Rob Ford, Toronto’s controversial mayor, is currently involved in a legal battle that could result in him losing his job.

The legal saga began roughly three years ago in February of 2010, when Mr. Ford sent out donation requests for his football foundation to official city lobbyists using official city letterhead. Toronto’s integrity commissioner found that Mr. Ford’s actions violated city council’s code of conduct rules regarding the use of city staff and city resources. The violation occurred because Mr. Ford was using official city resources for a personal matter, which is generally not allowed. Mr. Ford was ordered to pay back the $3,150 donated to his football foundation.

http://news.nationalpost.com/2012/08/31/rob-ford-in-court/

Roughly two years later in February of 2012, Toronto’s city council had a change of heart and voted to overturn the order requiring Mr.
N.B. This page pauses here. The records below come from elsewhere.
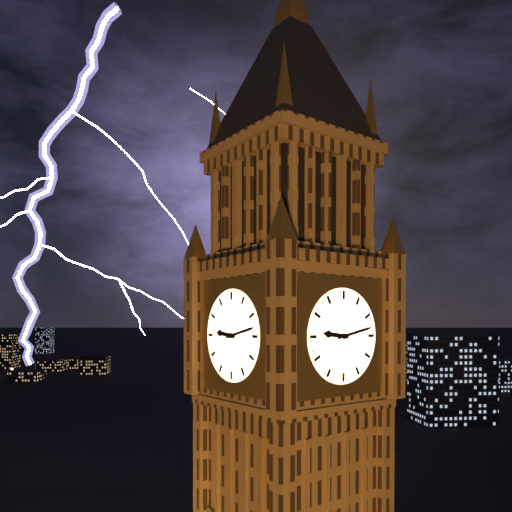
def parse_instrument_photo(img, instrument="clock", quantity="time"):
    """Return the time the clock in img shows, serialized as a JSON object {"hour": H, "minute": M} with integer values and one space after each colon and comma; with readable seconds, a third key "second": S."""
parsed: {"hour": 9, "minute": 13}
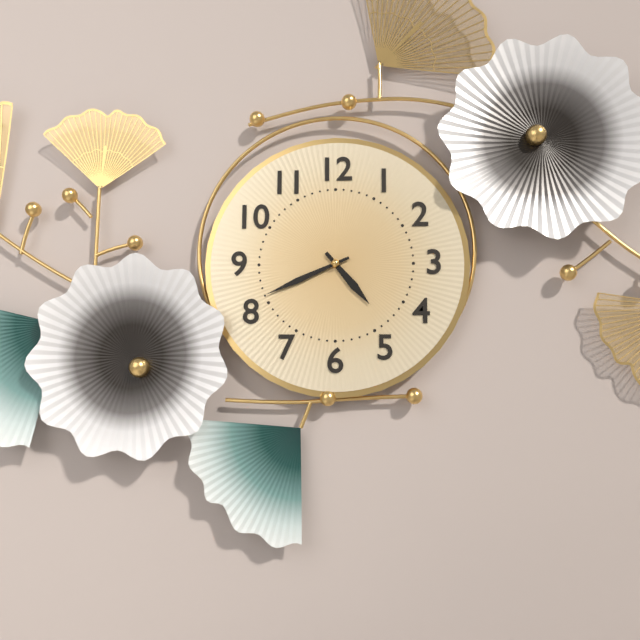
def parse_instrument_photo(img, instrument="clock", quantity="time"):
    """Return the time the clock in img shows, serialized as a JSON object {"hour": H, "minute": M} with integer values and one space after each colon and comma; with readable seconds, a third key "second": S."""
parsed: {"hour": 4, "minute": 41}
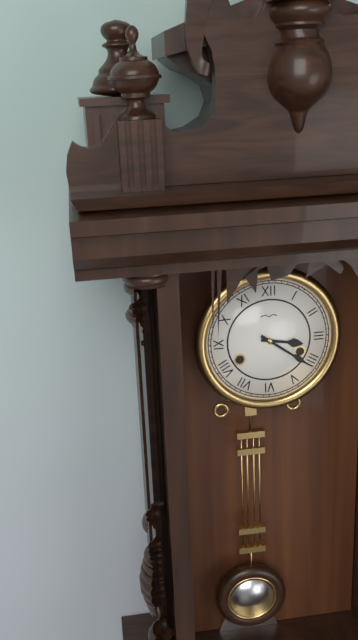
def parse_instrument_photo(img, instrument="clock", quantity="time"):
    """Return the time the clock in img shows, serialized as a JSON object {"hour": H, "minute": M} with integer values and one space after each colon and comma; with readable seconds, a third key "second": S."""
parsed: {"hour": 3, "minute": 21}
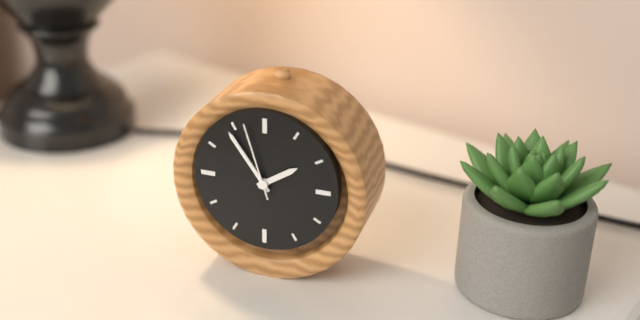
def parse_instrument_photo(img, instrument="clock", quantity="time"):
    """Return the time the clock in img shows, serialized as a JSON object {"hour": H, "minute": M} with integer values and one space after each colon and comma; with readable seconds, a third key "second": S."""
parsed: {"hour": 1, "minute": 54, "second": 57}
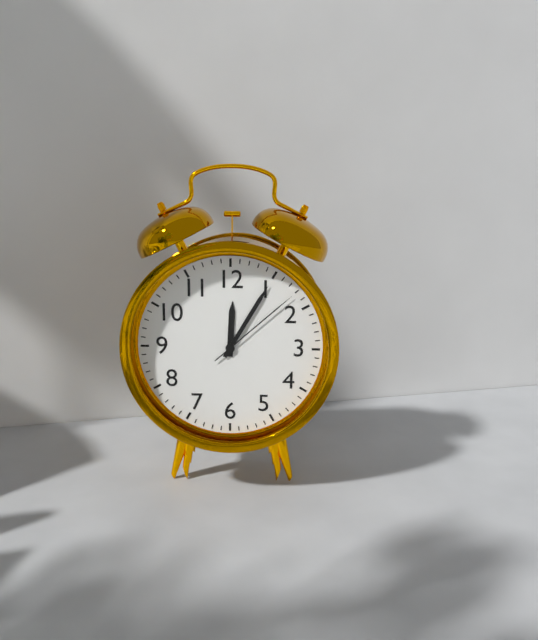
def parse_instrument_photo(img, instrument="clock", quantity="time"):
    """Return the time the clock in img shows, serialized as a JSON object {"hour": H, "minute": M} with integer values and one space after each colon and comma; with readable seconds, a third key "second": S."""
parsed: {"hour": 12, "minute": 5, "second": 8}
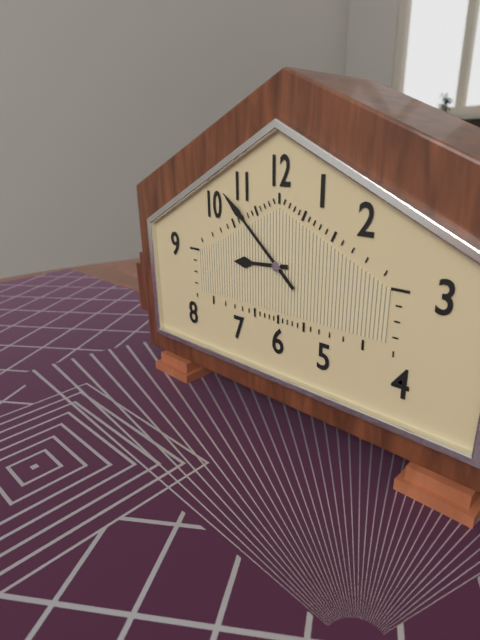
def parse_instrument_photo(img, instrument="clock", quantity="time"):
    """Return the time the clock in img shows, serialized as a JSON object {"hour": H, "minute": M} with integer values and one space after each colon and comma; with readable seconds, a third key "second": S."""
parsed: {"hour": 8, "minute": 52}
Ford to pay back the money. Mr. Ford participated in this vote, without declaring he had a conflict of interestin the vote. A conflict of interest occurs when personal factors impact a decision (in this case, Mr. Ford’s vote). When someone has a conflict of interest, they are not able to fairly and objectively make a decision.
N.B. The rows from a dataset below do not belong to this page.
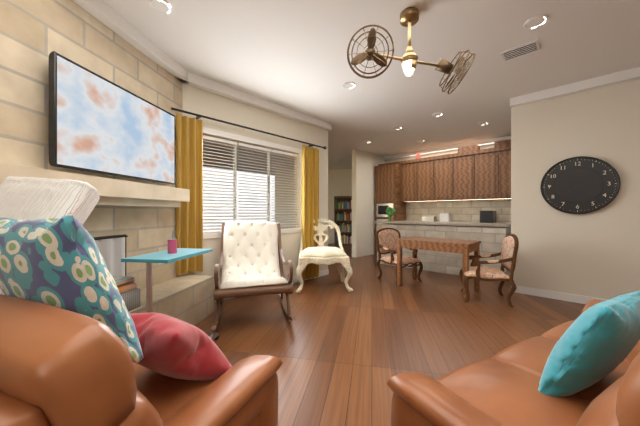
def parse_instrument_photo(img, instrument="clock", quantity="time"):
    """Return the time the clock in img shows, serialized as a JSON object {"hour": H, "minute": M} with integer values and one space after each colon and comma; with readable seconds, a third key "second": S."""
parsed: {"hour": 7, "minute": 53}
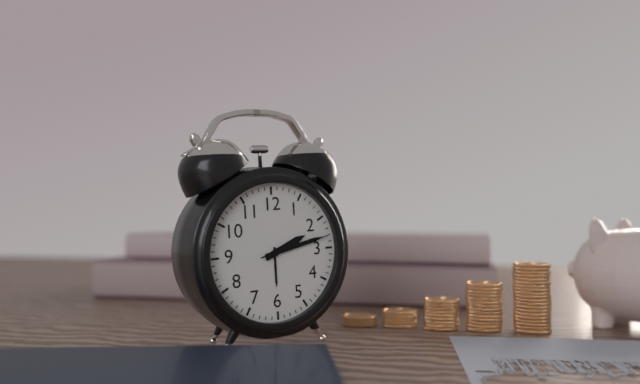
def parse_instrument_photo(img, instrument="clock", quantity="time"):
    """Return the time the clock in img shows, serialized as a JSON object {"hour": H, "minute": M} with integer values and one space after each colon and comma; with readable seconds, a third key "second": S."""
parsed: {"hour": 2, "minute": 13, "second": 13}
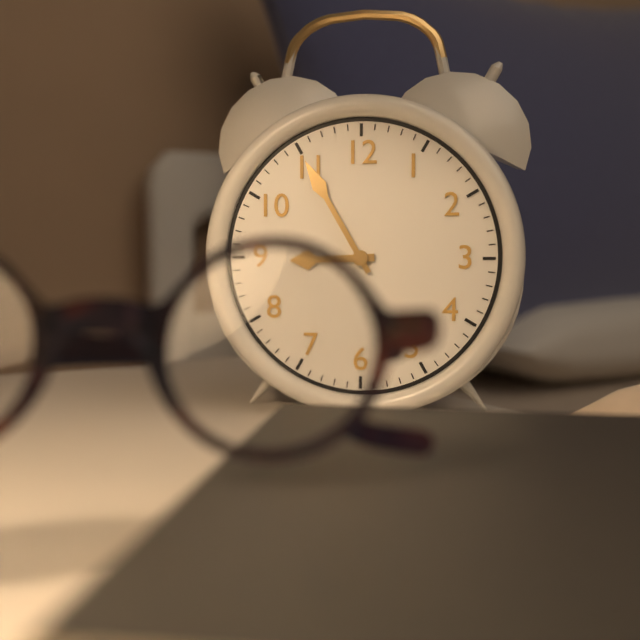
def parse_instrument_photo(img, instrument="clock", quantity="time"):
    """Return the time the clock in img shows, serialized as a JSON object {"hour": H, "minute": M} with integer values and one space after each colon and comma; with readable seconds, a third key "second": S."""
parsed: {"hour": 8, "minute": 55}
Shortly after the vote, a Toronto resident filed a conflict of interest lawsuit against Mr. Ford, claiming the mayor violated the Municipal Conflict of Interest Act. In November of 2012, Judge Charles Hackland ruled that Mr. Ford was guilty and should be removed from office as a result.

Mr. Ford immediately launched an appeal and is allowed to stay in office until the Ontario Court of Appeal (ONCA) has decided the appeal. If the ONCA agrees with the lower court’s decision, it looks as though Mr. Ford will be able to run in the next municipal election. The ONCA is supposed to release its decision early in 2013.